Lopez v. Foerster et al
Filing
110
OPINION; signed by District Judge Hala Y. Jarbou (haw)
Case 1:18-cv-00160-HYJ-SJB ECF No. 110, PageID.867 Filed 11/20/20 Page 1 of 10
UNITED STATES DISTRICT COURT
WESTERN DISTRICT OF MICHIGAN
SOUTHERN DIVISION
______
BENJAMIN LOPEZ,
Plaintiff,
Case No. 1:18-cv-160
v.
REGAN FOERSTER, et al.,
Honorable Hala Y. Jarbou
Defendants.
________________________________/
OPINION
This is a civil rights action under 42 U.S.C. § 1983. Plaintiff Benjamin Lopez was the
victim of mistaken identity. He was arrested and detained in jail for 24 days because police officers
believed him to be a different person with a similar name. Plaintiff claims that Defendant Randy
Graham participated in a decision to prosecute him without probable cause, in violation of
Plaintiff’s Fourth Amendment rights. Before the Court are motions for summary judgment filed
by Plaintiff Lopez and Defendant Graham (ECF Nos. 86, 105). The Court will grant Defendant’s
motion and deny Plaintiff’s motion.

○ ○ ○ ○ ○

### ACTIVITY 1
Reproduce word for word the part of the court opinion that starts with the words "REGAN FOERSTER, et" and ends with "deny Plaintiff’s motion.".

(Pictures paired with source code)
○ ○ ○ ○ ○

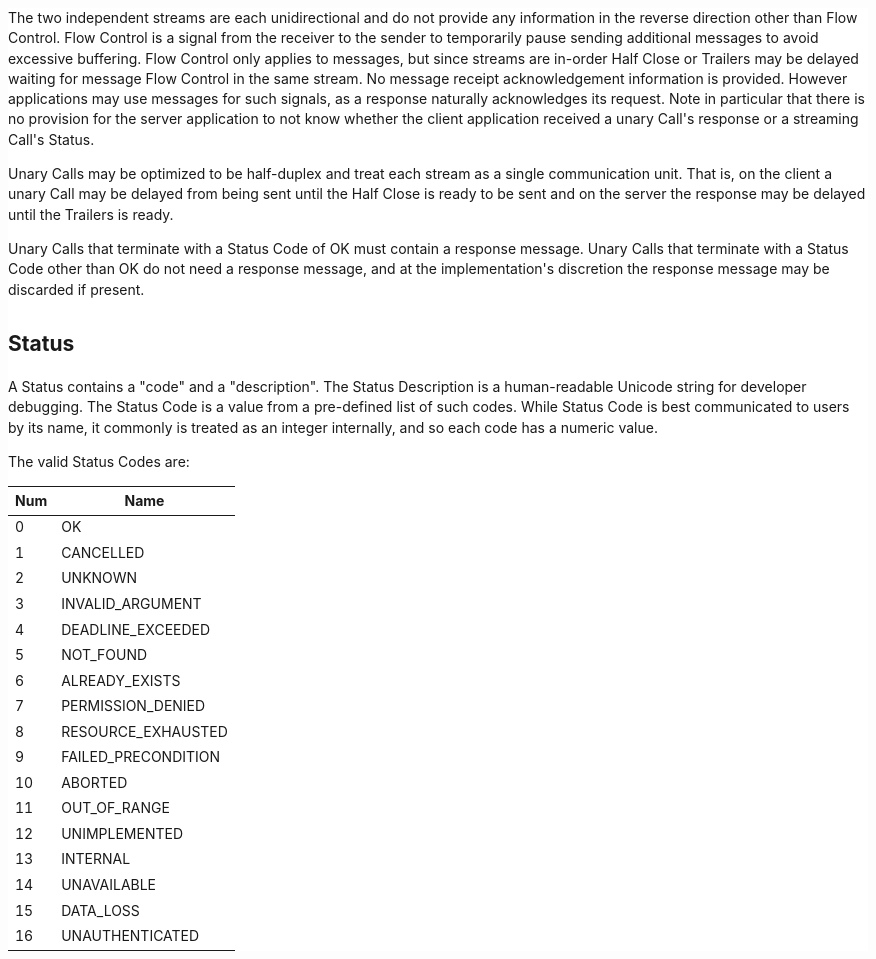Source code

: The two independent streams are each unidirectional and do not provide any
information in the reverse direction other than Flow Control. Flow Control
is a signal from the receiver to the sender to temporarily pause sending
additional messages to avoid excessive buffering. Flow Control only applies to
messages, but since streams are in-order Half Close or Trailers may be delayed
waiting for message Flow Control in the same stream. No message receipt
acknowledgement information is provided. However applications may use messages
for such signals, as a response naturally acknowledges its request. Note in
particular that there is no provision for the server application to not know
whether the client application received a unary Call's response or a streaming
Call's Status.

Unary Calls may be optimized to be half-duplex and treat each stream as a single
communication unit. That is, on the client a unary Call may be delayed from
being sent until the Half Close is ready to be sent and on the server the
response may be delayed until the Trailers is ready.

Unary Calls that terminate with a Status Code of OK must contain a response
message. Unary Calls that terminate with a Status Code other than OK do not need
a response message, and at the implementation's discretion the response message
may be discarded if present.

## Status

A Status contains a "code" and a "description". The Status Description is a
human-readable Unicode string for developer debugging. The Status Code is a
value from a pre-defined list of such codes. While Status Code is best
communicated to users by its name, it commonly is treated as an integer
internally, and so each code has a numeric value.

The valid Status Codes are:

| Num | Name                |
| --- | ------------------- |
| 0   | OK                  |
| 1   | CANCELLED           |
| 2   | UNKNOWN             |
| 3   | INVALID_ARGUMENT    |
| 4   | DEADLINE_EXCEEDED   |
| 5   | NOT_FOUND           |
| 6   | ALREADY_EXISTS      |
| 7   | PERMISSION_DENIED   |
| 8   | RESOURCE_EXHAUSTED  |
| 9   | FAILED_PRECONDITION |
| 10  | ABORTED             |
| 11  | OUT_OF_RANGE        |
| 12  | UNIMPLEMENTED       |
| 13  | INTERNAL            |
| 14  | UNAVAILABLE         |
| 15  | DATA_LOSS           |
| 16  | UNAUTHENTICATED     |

○ ○ ○ ○ ○

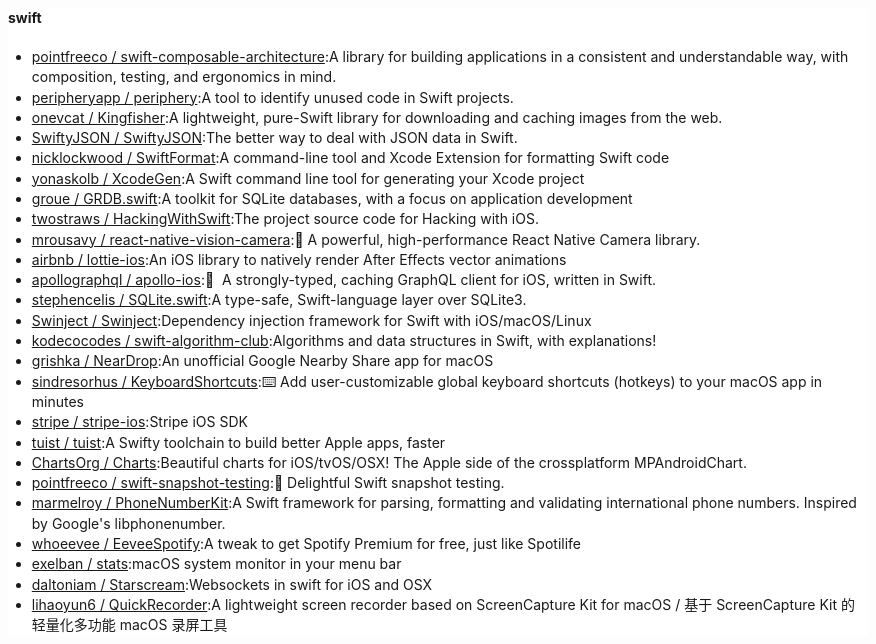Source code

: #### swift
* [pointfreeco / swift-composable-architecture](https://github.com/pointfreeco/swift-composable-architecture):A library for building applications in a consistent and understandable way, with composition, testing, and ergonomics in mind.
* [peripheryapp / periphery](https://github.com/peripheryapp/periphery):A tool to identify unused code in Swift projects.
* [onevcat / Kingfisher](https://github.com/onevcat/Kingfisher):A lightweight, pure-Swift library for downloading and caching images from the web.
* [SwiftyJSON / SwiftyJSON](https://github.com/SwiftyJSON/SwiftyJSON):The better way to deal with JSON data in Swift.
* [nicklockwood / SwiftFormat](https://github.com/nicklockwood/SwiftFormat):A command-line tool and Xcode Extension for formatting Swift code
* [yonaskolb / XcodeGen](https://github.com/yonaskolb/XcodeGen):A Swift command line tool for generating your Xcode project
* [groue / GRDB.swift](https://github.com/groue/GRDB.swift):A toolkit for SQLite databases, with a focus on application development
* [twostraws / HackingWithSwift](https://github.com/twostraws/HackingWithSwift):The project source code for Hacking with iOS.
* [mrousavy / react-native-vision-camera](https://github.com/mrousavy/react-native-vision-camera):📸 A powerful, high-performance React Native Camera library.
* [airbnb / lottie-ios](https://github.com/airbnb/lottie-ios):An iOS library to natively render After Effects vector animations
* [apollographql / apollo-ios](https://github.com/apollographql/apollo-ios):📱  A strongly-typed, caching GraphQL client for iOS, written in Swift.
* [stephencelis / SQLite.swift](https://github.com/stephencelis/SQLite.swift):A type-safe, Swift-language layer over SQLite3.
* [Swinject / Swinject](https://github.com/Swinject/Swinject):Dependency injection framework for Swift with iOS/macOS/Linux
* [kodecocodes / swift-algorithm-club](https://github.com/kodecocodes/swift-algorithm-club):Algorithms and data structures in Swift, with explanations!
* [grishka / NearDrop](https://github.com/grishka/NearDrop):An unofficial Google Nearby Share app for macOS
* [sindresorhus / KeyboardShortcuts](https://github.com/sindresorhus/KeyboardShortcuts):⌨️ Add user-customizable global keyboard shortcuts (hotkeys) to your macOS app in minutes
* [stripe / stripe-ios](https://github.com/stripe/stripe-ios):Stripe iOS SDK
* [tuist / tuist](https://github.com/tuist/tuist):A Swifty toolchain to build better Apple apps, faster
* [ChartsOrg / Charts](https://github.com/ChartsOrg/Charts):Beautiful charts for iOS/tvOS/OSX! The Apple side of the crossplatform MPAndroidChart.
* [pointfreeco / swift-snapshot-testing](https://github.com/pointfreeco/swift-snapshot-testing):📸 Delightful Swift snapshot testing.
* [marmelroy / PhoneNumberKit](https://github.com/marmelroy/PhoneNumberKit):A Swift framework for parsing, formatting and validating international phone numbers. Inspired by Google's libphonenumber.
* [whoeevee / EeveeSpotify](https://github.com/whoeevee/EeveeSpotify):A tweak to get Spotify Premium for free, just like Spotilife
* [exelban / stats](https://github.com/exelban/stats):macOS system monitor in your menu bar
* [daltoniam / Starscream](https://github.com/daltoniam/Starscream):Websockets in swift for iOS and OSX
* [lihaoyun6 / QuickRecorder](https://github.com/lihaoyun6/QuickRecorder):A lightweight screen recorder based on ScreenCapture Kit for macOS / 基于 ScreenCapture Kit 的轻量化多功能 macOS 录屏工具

○ ○ ○ ○ ○

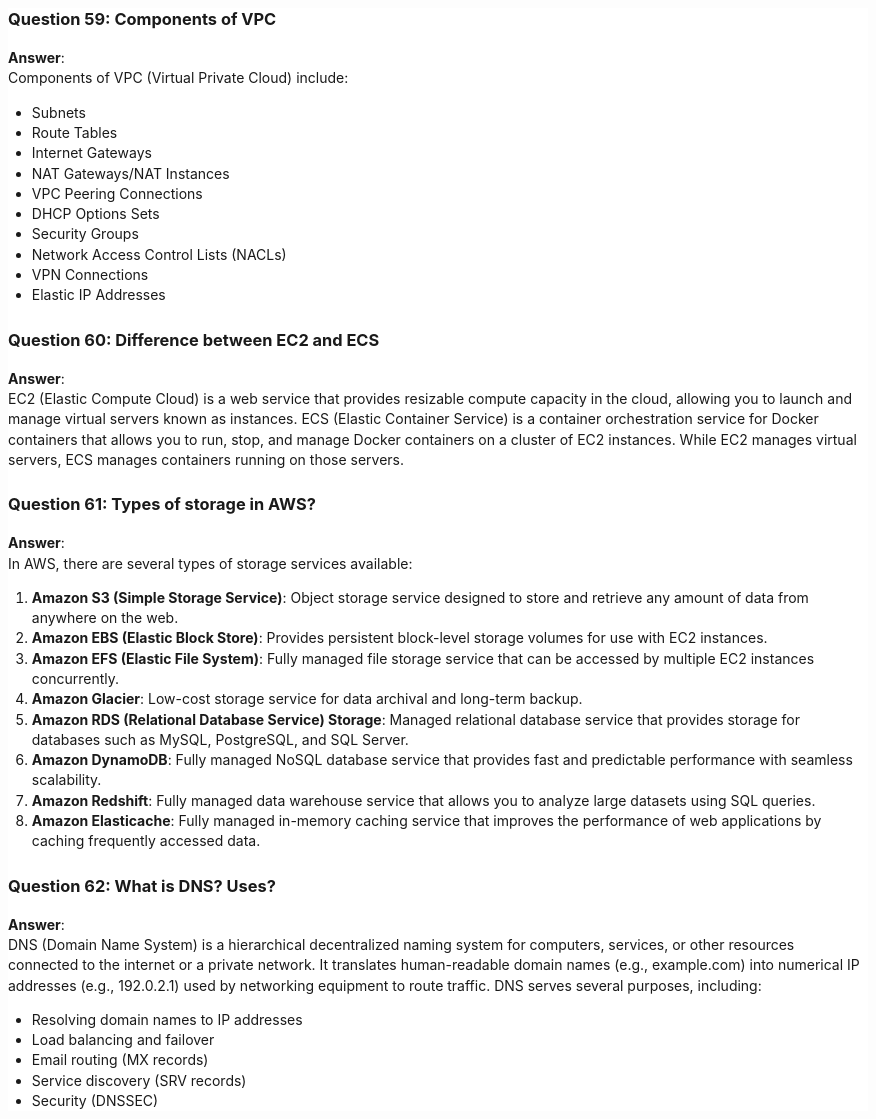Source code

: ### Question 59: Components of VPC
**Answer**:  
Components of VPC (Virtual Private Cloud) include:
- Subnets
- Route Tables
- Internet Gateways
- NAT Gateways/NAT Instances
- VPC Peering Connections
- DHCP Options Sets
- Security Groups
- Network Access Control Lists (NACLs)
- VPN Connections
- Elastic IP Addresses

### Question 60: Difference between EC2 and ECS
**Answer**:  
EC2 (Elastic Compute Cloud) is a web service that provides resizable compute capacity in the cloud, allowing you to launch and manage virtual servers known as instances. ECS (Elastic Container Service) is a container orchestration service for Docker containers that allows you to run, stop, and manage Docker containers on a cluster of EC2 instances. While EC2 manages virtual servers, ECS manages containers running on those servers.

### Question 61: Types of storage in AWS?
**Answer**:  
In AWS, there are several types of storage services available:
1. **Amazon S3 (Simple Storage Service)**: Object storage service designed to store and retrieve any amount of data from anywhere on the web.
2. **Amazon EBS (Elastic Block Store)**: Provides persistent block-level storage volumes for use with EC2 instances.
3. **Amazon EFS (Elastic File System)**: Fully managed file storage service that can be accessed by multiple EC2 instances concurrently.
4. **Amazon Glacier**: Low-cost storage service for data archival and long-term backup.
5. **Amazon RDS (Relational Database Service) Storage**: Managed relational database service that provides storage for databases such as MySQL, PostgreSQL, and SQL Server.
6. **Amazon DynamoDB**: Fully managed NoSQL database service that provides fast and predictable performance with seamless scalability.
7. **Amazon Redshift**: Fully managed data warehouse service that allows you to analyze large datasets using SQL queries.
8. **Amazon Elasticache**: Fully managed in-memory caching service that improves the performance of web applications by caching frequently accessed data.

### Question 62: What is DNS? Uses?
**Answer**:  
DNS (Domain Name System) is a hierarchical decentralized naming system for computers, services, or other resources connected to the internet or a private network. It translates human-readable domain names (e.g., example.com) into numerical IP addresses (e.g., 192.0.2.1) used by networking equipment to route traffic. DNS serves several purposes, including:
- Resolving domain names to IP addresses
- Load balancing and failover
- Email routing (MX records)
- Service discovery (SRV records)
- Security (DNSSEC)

○ ○ ○ ○ ○

### ACTIVITY 2
In the entries, take the part beginning with the line containing "Unary Calls may" and ending with the line containing "response may be", and recast only those lines as a Markdown table with the columns Row and Line. Skip any blank lines.

### EXPECTED OUTPUT 1
REGAN FOERSTER, et al.,
Honorable Hala Y. Jarbou
Defendants.
________________________________/
OPINION
This is a civil rights action under 42 U.S.C. § 1983. Plaintiff Benjamin Lopez was the
victim of mistaken identity. He was arrested and detained in jail for 24 days because police officers
believed him to be a different person with a similar name. Plaintiff claims that Defendant Randy
Graham participated in a decision to prosecute him without probable cause, in violation of
Plaintiff’s Fourth Amendment rights. Before the Court are motions for summary judgment filed
by Plaintiff Lopez and Defendant Graham (ECF Nos. 86, 105). The Court will grant Defendant’s
motion and deny Plaintiff’s motion.

### EXPECTED OUTPUT 2
| Row | Line |
|---|---|
| 1 | Unary Calls may be optimized to be half-duplex and treat each stream as a single |
| 2 | communication unit. That is, on the client a unary Call may be delayed from |
| 3 | being sent until the Half Close is ready to be sent and on the server the |
| 4 | response may be delayed until the Trailers is ready. |